● **EXERCISE INSTRUCTIONS**:
1. Please reproduce word for word the part of the passage below about the old theater and Ice House, starting with "And, then, there" and going on through "during the week.".
2. Resume the passage below about the old theater and Ice House, writing on from its final sentence.

● **TEXT SHOWN**:
---------------
And, then, there was Tuesday night.  Jackpot Night!  A tall dark haired lady named Joyce would draw a name from the basket after the show and, if present, the winner would receive significant amount of cash.  This helped the Cash flow situation at the Theater and got folks out of the house during the week.  

Just east of the Old Theater, I mean like next door, there was a "Hot Spot" in 1953, the Ice Cream Parlor.  It even doubled as a Bus Station.  You could get a Soda and best of all, they had Pin Ball Machines!  You had to hurry to get one after school, though.  Some of the Kids had mastered those flippers, and as long as you kept winning, you kept playing.

Across the street was the Chevrolet Place and just south, on the other side was the Plymouth Dealership, and across from there was the Ice House.

On a hot summers day, many a kid has gone by the old Ice House to get a free Icy.  Well, I'm not sure what we called it in those days but, it was some treat!  The men working there would bring a large block of ice outside and place it in a fixture where it passed through several saw blades which cut the block into smaller blocks.  The rendering from the blades was shot against a metal wall and provided a large collection of mushy ice that we could scoop away.  Never found anything more refreshing since.
---------------
● **RECORDS SUPPLIED**:
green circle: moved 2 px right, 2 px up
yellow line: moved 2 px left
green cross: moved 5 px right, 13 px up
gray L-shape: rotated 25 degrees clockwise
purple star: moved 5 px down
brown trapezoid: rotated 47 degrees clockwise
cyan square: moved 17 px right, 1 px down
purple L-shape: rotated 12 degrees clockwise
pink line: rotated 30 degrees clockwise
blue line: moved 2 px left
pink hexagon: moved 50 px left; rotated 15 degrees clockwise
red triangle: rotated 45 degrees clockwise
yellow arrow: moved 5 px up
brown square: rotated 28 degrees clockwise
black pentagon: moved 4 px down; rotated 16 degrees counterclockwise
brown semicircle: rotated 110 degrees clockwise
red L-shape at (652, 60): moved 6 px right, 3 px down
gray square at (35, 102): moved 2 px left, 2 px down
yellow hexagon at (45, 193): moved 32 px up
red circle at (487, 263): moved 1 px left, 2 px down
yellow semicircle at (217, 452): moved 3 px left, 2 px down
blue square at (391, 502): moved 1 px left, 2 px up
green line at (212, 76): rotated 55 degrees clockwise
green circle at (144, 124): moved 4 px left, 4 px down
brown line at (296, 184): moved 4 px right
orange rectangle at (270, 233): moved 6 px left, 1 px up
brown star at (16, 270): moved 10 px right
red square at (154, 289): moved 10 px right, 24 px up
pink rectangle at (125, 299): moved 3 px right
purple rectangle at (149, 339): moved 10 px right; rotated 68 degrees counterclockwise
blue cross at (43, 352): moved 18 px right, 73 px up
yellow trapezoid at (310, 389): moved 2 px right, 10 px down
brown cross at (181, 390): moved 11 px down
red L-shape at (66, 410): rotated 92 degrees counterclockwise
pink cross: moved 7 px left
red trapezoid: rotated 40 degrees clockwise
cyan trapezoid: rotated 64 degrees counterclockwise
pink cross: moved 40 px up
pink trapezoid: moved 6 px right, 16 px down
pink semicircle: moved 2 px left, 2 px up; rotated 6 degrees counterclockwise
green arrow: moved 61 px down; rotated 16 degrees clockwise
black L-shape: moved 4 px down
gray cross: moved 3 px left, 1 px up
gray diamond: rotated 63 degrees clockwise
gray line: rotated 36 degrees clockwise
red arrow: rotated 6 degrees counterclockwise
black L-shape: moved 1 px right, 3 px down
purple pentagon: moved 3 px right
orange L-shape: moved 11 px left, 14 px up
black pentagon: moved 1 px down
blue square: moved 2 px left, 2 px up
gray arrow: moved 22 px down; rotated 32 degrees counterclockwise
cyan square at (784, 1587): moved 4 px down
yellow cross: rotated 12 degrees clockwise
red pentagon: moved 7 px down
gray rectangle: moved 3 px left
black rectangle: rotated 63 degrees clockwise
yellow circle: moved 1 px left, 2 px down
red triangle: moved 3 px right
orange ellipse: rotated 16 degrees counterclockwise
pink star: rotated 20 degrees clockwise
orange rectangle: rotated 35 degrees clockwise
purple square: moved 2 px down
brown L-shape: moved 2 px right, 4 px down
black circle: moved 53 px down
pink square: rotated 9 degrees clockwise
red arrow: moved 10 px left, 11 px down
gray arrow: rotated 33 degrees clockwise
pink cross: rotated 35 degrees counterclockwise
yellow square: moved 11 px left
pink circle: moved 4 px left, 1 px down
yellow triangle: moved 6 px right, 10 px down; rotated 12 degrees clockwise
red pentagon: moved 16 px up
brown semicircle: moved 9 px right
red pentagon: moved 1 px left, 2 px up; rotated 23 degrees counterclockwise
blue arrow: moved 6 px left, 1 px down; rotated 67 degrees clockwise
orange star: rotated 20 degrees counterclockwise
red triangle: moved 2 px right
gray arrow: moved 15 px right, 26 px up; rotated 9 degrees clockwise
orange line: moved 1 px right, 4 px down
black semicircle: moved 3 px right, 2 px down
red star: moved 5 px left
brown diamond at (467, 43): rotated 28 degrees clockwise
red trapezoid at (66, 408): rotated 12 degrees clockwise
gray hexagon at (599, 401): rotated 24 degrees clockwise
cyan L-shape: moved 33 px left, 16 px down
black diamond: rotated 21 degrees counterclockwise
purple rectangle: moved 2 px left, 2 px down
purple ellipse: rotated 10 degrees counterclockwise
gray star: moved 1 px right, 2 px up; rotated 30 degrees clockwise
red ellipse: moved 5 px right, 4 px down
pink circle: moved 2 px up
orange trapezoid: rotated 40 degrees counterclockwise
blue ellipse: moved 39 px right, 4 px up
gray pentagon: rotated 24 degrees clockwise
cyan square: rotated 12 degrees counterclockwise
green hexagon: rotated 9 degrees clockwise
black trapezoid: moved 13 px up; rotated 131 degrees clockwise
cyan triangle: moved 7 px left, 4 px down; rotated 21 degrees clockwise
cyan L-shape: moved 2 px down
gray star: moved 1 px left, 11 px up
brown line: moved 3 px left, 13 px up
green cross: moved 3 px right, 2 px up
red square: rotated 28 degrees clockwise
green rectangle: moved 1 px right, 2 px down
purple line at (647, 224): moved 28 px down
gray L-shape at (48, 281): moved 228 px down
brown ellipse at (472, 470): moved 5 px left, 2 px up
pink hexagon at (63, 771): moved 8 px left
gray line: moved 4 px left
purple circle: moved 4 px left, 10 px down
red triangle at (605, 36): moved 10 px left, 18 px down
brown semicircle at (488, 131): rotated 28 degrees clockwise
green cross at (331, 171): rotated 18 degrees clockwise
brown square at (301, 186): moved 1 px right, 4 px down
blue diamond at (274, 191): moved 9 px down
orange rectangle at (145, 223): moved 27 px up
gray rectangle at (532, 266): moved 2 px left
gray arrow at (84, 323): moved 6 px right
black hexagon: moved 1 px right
---------------
● **RESPONSES BY TASK**:
1.
And, then, there was Tuesday night.  Jackpot Night!  A tall dark haired lady named Joyce would draw a name from the basket after the show and, if present, the winner would receive significant amount of cash.  This helped the Cash flow situation at the Theater and got folks out of the house during the week.

2.
With a hand full of dripping slush, a Kid might just take the walking tour of Downtown Demopolis.  What a place to grow up!  two Banks, two Jewelry stores, three Drug Stores (all with fountains), two Hardware Stores and a Western Auto where you could look at the new Bikes and buy parts to fix up the old one.

There was the A&P store where the freshly ground coffee always provided a pungent odor and Elmore's 5 & 10 cent store where you could get a pretty big bag of peanuts for a nickel and Traeger's Bread, Wow!!  The smell of that bread as they pulled it from the oven and sliced it was enough to make anyone hungry.  

It was always nice to pass by Braswell's Hardware store, especially just before Christmas.  Boys could develop a wish list through the window.  If you kept going west, then just around the corner from Robertson's Bank and across the street, behind the Drug Store, you might find a Roller Rink in a tent.  This was a traveling Roller rink that would set up for a few months.  When the business began to fall off they would pull up and move on to another town.

And, there was always the city park for a Kid to play in.  Pretty often you could find a baseball game going on.  Anyone could join in.  And, of course, there were the swings and slides and the Merry-Go-Round and the swing chains.  The neat Fountain/Pool always had plenty of gold fish and in those days you might even find a good marble game off to the side of the walkway that ran "Kitty Cornered" across the block sized park.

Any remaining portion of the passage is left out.